Investments that remain localized, fragmented, or dependent on continuous public support will struggle to generate the scale required to justify large capital outlays. By contrast, investments that are designed to scale—across markets, across use cases, and across time—create the conditions under which capital can be deployed more efficiently and recycled.

In that sense, the objective is not only to finance projects, but to finance systems that can expand and replicate.

Africa needs capital—and it needs capital that is structured to scale.

Toward a More Complete Framework

The UNECA report has performed an important service by elevating the urgency of financing Africa’s AI future. It has placed the issue squarely on the agenda of policymakers at a critical moment.

The next step is to build on that foundation by integrating a more explicit focus on value creation, monetization pathways, and capital structuring.

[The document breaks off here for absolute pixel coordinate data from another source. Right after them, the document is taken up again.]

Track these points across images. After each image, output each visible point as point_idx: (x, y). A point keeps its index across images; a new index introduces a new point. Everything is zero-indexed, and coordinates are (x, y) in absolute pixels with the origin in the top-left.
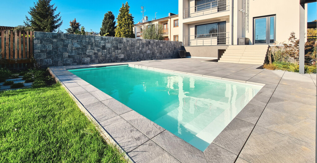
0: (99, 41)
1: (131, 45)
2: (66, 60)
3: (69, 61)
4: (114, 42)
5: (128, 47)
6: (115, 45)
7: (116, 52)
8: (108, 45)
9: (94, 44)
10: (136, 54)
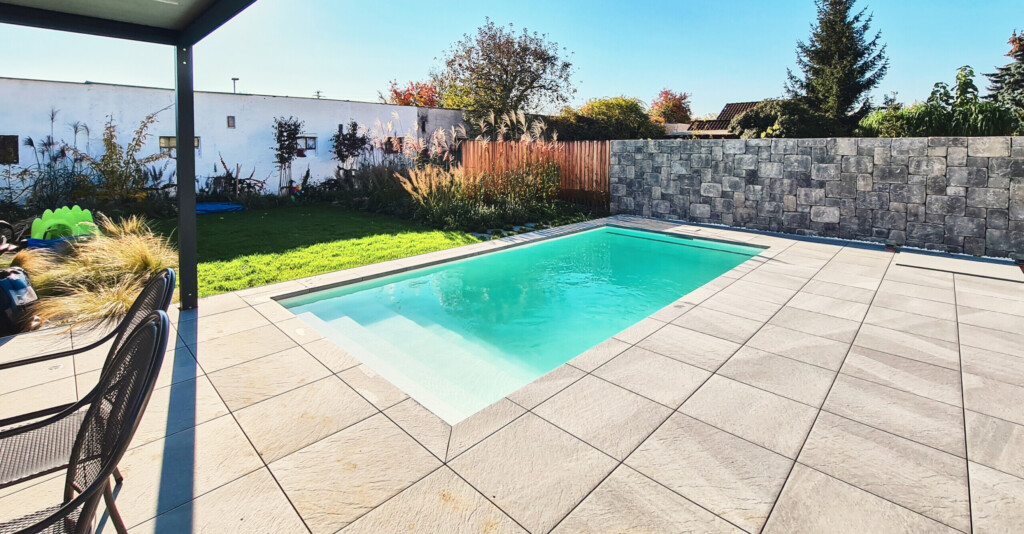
0: (737, 157)
1: (883, 171)
2: (657, 205)
3: (663, 207)
4: (793, 158)
5: (864, 179)
6: (796, 168)
7: (802, 197)
8: (769, 170)
9: (722, 165)
10: (916, 215)
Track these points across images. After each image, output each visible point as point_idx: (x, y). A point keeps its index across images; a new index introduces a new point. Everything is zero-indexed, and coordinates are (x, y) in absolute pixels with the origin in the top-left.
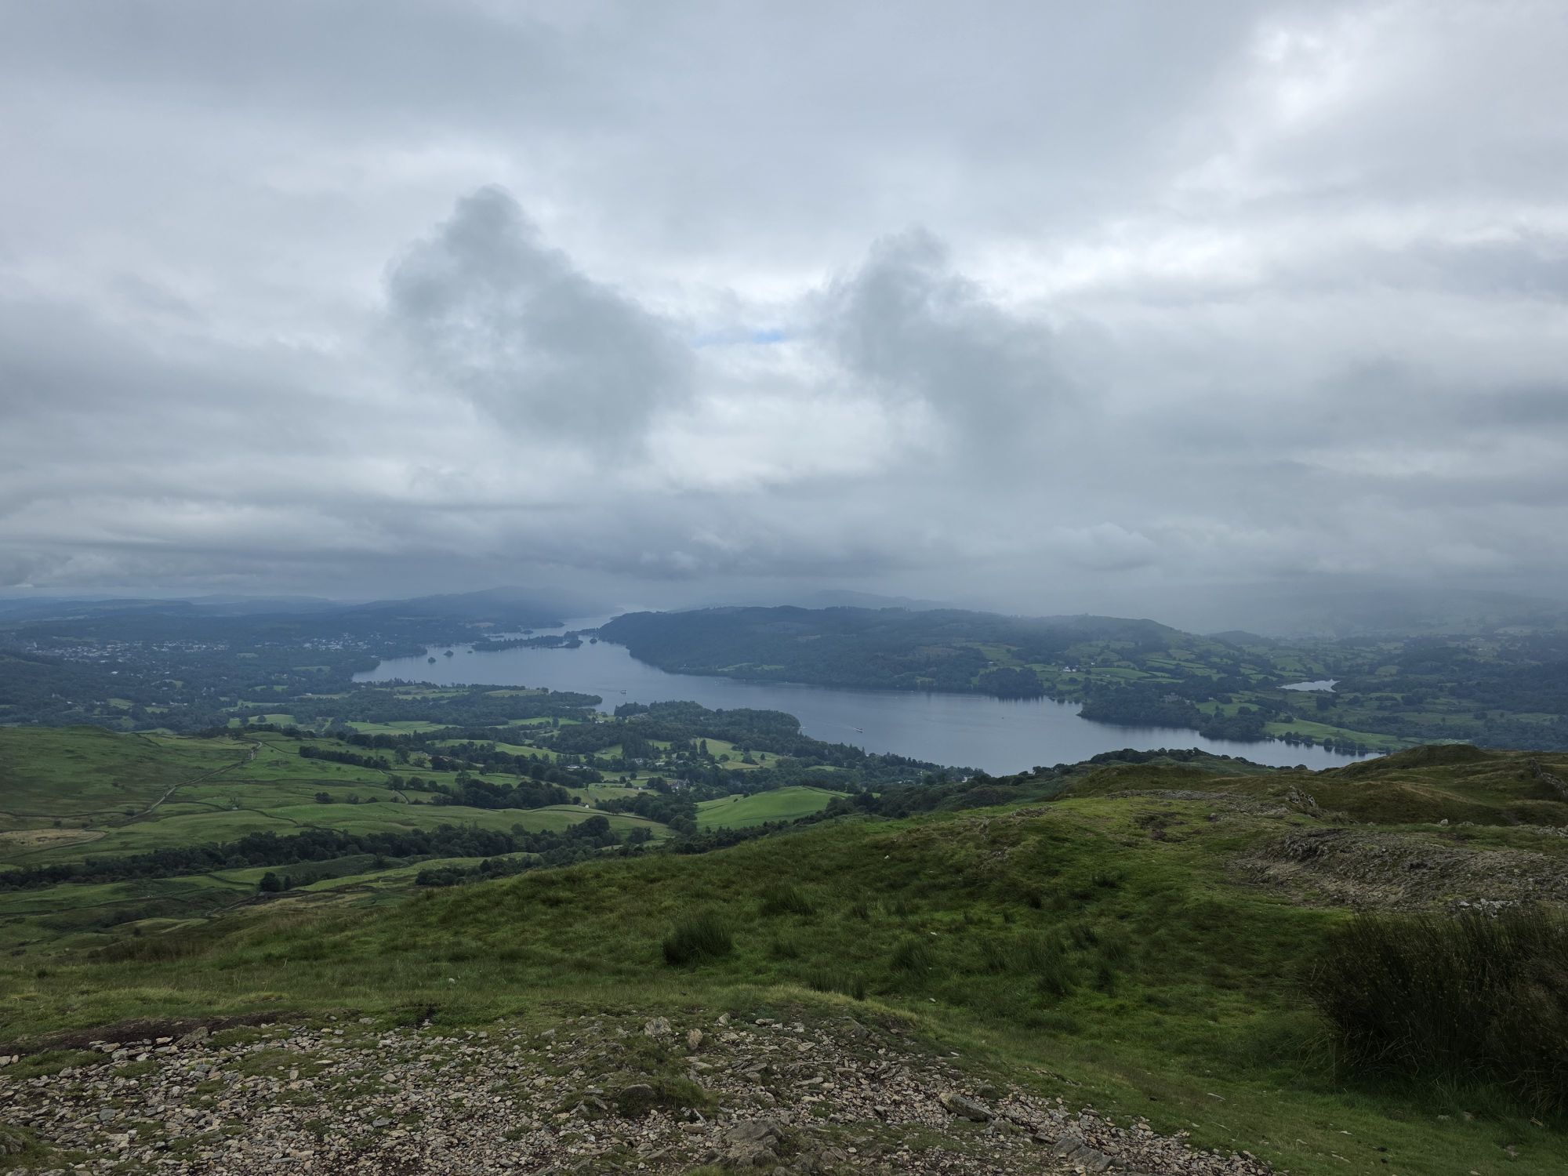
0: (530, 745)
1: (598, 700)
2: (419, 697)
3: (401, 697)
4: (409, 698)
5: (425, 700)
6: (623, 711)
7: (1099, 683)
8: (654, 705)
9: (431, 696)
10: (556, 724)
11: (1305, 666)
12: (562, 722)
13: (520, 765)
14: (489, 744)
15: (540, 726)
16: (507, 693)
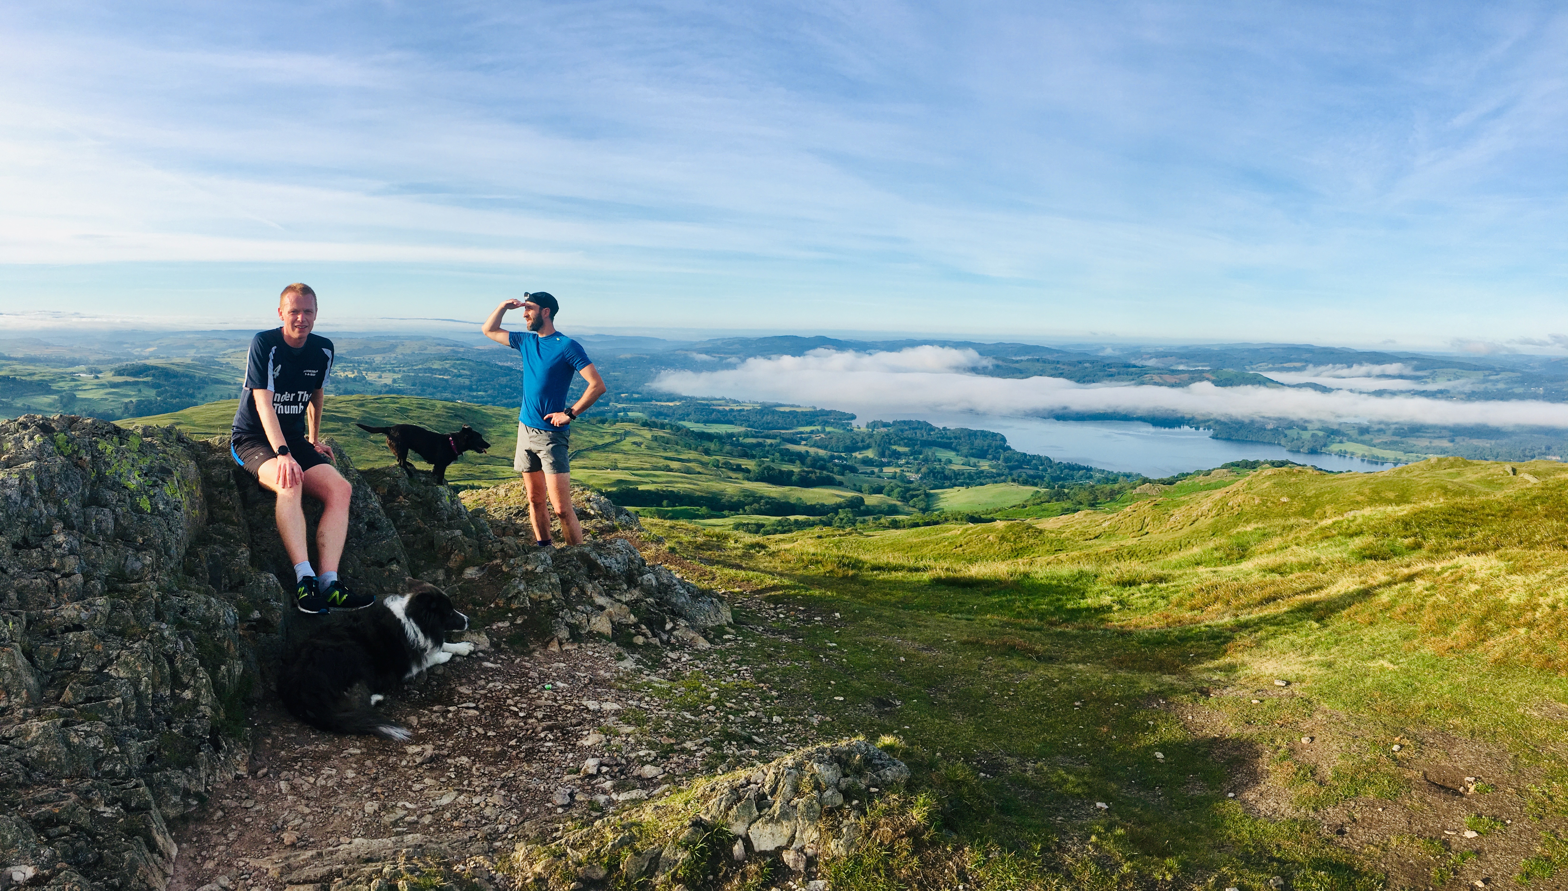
0: (805, 445)
1: (853, 417)
2: (727, 408)
3: (715, 407)
4: (721, 408)
5: (732, 410)
6: (874, 425)
8: (895, 423)
9: (736, 408)
10: (824, 431)
12: (828, 429)
13: (801, 457)
14: (776, 443)
15: (812, 432)
16: (787, 409)
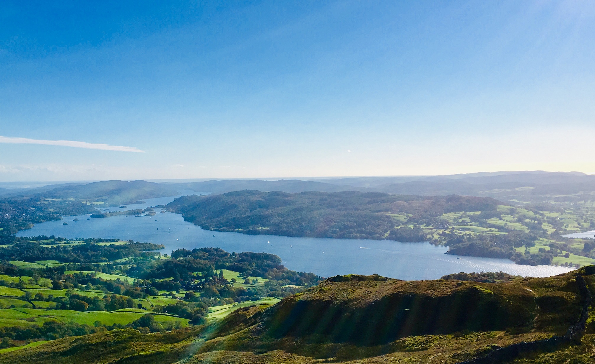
0: (117, 274)
2: (55, 246)
3: (44, 246)
4: (50, 246)
5: (58, 247)
6: (177, 254)
7: (459, 234)
8: (195, 251)
9: (63, 245)
10: (135, 261)
11: (579, 224)
13: (108, 286)
14: (92, 273)
15: (126, 263)
16: (108, 244)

This does not replace the need for borrowing, domestic resource mobilization, or blended finance. It complements them—by ensuring that the capital mobilized is deployed within systems designed to generate returns, reduce risk, and sustain growth.

Conclusion

Africa stands at an inflection point in its engagement with artificial intelligence. The choices made now—about how to finance, structure, and scale its participation—will shape outcomes for years to come.

The question is no longer whether capital can be mobilized. It is whether that capital can be organized in ways that translate ambition into durable economic value.

If that alignment is achieved, financing will follow—and scale will become not an aspiration, but a repeatable outcome.

Roger B. Jantio is an AI investor and strategic advisor. He is the founder and CEO of Sterling Merchant Finance Ltd and affiliated investment funds and a graduate of Harvard Business School.